Depuis que j'ai vu (et revu) la série
Les Tudors, j'avais envie de connaître le point de vue d'un historien qualifié sur la plus célèbre dynastie d'Angleterre. Je pouvais difficilement faire un meilleur choix que Bernard Cottret. le livre est très intéressant, fourmille de détails tout en faisant émerger les effets de temps long. Seul point un poil enquiquinant : le vocabulaire un peu trop riche de l'auteur. le temps que j'ai pu passer à chercher les définitions dans le dictionnaire ! Bon, c'est peut-être parce que mon propre vocabulaire est au raz des pâquerettes, hein. Mais j'avoue que devant une phrase comme « ce roi vif, gaillard et primesautier avait un penchant gargantuesque pour les excès », eh bien j'avais envie de dire, comme Perceval dans Kaamelott, « c'est pas faux » (c'est surtout primesautier qui m'a posé problème).
Gros point fort pour moi : éclairer un peu le règne du premier Tudor : Henri VII, qui est celui que je connais le moins. Si ma mémoire de poisson rouge retiendra quelque chose, c'est surtout l'effort mis sur la légitimation de la nouvelle dynastie, et l'espèce de paranoïa de l'usurpation qui titillera tous
les Tudors, mais particulièrement celui-ci. Au passage, Cottret insiste sur l'actuel procès à décharge sur la personne de
Richard III, particulièrement abîmée par la pièce de
Shakespeare (je le voyais en effet comme un des pires affreux jojos). L'auteur insiste plutôt sur le manque de preuves des crimes qui lui sont attribués (ceux de ses neveux surtout).
J'ai lu les détails du règne de
Henri VIII à l'aune de la série, évidemment. Et cela m'a aidé à rétablir quelques faits historiques modifiés à l'écran par licence poétique (spectaculaire plutôt). le personnage lui-même perd beaucoup du charme que lui apportait Jonathan Rhys-Myers. Sa première épouse Catherine d'
Aragon, répudiée pour Anne Boleyn et traitée ignoblement, en ressort au contraire terriblement forte et digne d'éloges. Ces années de règne sont rythmées par une valse à trois joueurs qui passeront leur temps à s'allier et se faire la guerre : Henri,
François Ier et Charles Quint (je pourrais ajouter le pape comme quatrième).

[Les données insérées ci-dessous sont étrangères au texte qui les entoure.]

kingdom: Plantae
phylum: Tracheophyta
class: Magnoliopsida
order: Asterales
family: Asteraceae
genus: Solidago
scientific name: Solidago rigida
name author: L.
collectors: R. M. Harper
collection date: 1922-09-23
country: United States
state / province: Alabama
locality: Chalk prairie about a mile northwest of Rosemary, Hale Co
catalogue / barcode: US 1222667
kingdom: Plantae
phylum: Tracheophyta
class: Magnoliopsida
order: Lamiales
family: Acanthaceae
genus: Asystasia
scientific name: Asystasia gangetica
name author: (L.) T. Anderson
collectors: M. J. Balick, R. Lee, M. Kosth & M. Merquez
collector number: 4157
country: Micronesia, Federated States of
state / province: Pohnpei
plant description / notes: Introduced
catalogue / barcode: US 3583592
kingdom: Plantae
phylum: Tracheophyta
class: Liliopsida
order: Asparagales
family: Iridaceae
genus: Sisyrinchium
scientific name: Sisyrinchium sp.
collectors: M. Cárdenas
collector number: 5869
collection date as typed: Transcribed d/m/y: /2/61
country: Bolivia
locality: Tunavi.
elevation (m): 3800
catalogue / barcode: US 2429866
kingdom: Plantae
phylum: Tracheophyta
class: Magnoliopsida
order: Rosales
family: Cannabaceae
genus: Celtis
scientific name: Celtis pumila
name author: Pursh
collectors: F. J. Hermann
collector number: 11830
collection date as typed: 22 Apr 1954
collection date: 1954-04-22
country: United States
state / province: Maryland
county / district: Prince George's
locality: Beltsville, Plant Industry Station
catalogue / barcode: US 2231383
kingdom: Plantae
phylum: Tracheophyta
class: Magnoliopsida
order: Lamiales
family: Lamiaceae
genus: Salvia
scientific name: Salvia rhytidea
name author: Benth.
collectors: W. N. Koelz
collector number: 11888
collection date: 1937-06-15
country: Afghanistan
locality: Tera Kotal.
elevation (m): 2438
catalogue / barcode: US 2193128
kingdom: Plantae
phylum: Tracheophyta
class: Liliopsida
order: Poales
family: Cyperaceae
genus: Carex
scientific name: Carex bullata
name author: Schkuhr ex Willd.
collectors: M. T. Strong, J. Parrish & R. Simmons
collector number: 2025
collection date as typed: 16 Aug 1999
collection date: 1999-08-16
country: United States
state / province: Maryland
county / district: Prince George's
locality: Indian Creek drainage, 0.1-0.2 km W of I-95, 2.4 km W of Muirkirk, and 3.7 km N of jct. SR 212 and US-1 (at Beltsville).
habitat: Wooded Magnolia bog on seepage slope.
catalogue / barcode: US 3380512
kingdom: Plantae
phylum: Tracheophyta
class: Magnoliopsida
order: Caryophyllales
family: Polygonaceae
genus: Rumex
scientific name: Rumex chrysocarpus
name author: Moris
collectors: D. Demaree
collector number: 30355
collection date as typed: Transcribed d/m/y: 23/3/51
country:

Je n'ai pas réussi à appréhender aussi bien Élisabeth Ire. La longue section qui lui est consacrée la transforme presque en allégorie de la Nation Angleterre naissante, dépouillée de son humanité et de sa condition de femme, éternellement vierge et inaccessible. Pourtant, des comportements humains sont perceptibles, comme sa jalousie envers ses favoris Leicester puis Essex, sur lesquels elle soufflait à l'envie le chaud et le froid.
Mais comme énoncé au début, ce sont les effets de temps long qui m'ont le plus intéressé. Avant tout bien sûr l'évolution religieuse. La grande affaire du siècle pour toute l'Europe prendra une forme très particulière en Angleterre, tout d'abord à cause du simple refus du pape d'annuler le mariage de
Henri VIII et de Catherine d'
Aragon. La création de l'Église anglicane est très turbulente, de la nationalisation de l'Église – toujours essentiellement catholique – par
Henri VIII, le premier virage à 90° vers le protestantisme d'Édouard VI, puis celui à 180° vers le catholicisme de Marie Tudor, pour finir vers cet anglicanisme original qui grillait aussi bien catholiques que puritains. Les bûchers ont chauffé en permanence, mais le carburant changeait en fonction du règne.
Deuxième phénomène de temps long : l'abandon des guerres continentales et des sièges de telle ou telle ville française et la nouvelle direction donnée vers l'Atlantique. Bernard Cottret montre l'émergence de conflits qui concerneront les Nations plus que les rois, sur des territoires beaucoup plus vastes qu'avant.
Les bases des relations internationales de l'âge classique sont maintenant posées. La petite Angleterre du début du siècle, qui espérait encore récupérer quelques bouts de terre en France, est devenue une Puissance qui va compter, et bientôt dominer. Et
les Tudors forment les racines de cette évolution.